J’étais à l’école primaire.
Pour une raison qui m’échappe, on faisait une après-midi matage de vidéo dans le préau. C’était toucool. Même qu’on avait commencé à regarder Pinocchio. C’était la première fois que je le voyais. J’aimais bien. Les marionnettes, le mignon petit Criquette, les leçons de morale à peine déguisées, genre “les personnes âgées qui vivent seules avec des pantins en bois finissent par s’imaginer des choses, dites oui à l’euthanasie !”, les jolies couleurs…
Je passais un moment des plus agréables.
Le problème c’est qu’à cette époque là, j’étais jeune, je n’avais pas encore atteint cet incroyable degré de maturité. Alors j’étais un peu le seul (avec les filles) à m’éclater comme un malade devant Pinocchio. Le reste de l’école avait envie de regarder l’autre cassette (ouais à l’époque on regardait encore les films sur cassette, trop la teuhon).
La révolte avait commencé à gronder dans le coin des grands qui avaient apporté le film, et au bout de dix minutes, tout le préau (à part moi -et les filles, quoique) réclamait en criant qu’on vire ce dessin animé de gamins, allez madame, vas-y quoi !

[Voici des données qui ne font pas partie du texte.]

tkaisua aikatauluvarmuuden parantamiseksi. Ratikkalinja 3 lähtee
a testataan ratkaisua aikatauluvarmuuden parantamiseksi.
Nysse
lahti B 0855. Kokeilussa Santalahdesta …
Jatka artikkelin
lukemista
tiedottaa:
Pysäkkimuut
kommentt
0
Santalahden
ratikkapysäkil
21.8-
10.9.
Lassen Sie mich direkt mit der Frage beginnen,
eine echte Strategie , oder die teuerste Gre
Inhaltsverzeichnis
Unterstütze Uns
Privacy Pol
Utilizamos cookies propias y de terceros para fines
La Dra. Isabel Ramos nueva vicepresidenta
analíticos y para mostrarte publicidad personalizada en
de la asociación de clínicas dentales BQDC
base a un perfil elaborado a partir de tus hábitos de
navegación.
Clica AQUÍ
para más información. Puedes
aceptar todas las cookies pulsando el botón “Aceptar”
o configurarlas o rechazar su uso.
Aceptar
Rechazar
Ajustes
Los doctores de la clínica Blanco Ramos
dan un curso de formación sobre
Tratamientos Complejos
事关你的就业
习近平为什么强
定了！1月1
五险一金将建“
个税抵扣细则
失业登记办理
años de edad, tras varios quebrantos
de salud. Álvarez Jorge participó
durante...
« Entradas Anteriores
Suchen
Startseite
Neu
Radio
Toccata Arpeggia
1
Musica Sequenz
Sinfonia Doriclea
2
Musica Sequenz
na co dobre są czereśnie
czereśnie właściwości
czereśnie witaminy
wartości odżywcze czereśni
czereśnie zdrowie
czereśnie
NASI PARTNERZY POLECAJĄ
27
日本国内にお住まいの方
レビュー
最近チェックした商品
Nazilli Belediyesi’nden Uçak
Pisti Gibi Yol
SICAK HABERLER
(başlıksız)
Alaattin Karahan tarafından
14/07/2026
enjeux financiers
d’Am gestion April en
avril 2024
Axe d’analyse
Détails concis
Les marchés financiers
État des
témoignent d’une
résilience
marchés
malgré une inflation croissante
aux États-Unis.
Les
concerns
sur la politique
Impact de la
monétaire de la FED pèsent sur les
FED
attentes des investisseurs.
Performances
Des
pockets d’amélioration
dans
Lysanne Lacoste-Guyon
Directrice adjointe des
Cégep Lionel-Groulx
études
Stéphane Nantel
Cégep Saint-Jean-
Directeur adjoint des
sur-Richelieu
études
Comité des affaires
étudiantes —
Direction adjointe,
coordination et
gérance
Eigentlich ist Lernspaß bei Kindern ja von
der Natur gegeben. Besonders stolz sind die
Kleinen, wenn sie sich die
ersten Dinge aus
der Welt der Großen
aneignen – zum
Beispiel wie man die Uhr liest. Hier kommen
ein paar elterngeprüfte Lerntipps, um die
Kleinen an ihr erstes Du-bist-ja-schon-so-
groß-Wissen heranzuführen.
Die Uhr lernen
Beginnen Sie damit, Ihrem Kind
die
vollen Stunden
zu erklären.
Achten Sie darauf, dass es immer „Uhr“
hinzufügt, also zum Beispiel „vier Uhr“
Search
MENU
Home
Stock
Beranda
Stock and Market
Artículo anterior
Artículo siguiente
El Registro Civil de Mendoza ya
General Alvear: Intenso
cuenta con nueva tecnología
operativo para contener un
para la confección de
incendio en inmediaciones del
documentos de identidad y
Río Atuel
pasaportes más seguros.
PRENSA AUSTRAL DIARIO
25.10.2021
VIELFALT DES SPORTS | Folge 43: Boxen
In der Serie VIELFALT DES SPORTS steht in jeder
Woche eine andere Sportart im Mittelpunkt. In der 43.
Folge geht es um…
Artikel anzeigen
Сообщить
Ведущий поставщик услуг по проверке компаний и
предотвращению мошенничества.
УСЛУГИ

Les profs de l’époque étaient des adultes courageux et responsables, alors ils ont fini par céder.
C’est comme ça qu’on a remplacé Pinocchio, la Fée Bleue et cette dégoulinade de bons sentiments par… Les Dents de la Mer : 2ème partie (et non pas Les Dents de la Merdeuh).
Et c’est violent, quand on n’a pas huit ans, de voir les attaques du requin -je savais pas qu’on pouvait ne pas regarder quand ça fait peur, à l’époque-, les corps déchiquetés, les membres arrachés, l’eau pleine de sang, alors que dix minutes avant on priait sa bonne étoile avec Gepetto.
Je crois que c’est depuis cette époque que j’ai une peur panique de la mer et qu’il est hors de question que je me baigne dans une eau dont on ne voit pas le fond.